Ai primi intervistatori dice subito: “No, non sono racconti di fantascienza… Queste storie sono più possibili di tante altre.”

…Levi ci racconta l’orrore del possibile, quel possibile che aveva sperimentato nell’universo rovesciato di Auschwitz…

Levi usa ogni tipologia narrativa perché non vuole fingere, ma raccontare la realtà così come l’ha sperimentata, e come potrebbe sempre accadere a ciascuno di noi.



Vilmy è una creatura pericolosa e crudele, sotto un’apparenza mite e seduttiva.

Ciò che più inquieta è che presenti analogie con l’essere umano (quelle espressioni mutevoli, in grado di comunicare ogni suo stato d’animo).

È una creatura corrotta – Levi stesso lo afferma – e ricorda, per certi aspetti, il giovane Henri, uno dei “salvati” descritti in “Se questo è un uomo”.



…Henri valuta con un’occhiata il soggetto, “son type”, gli parla brevemente, a ciascuno con il linguaggio appropriato, e il “type” è conquistato… Non c’è anima così indurita su cui Henri non riesca a far breccia…

Parlare con Henri è utile e gradevole; accade anche, qualche volta, di sentirlo calco e vicino, pare possibile una comunicazione, forse perfino un affetto; sembra di percepire il fondo umano, dolente e consapevole della sua non comune personalità. Ma il momento appresso il suo sorriso triste si raggela in una smorfia fredda che pare studiata allo specchio. Henri domanda cortesemente scusa (“j’ai quelque chose à faire”, “…j’ai quelqu’un à voir”), ed eccolo di nuovo tutto alla sua caccia e alla sua lotta: duro e lontano, chiuso nella sua corazza, nemico di tutti, inumanamente scaltro e incomprensibile come il Serpente della Genesi.

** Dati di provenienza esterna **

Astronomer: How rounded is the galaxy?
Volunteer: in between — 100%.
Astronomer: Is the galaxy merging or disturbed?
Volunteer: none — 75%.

Il disagio che si prova in questi incontri è paragonabile a quello che suscita la vilmy, con le sue mosse feline, i suoi strofinamenti e le sue smorfie, volte ad accendere un desiderio destinato a restare perennemente insoddisfatto.

L’uomo che assaggia il suo latte ne è come stregato, non è più un uomo libero.

Con Henri, Levi sente di non essere un uomo di fronte a lui, ma uno strumento nelle sue mani.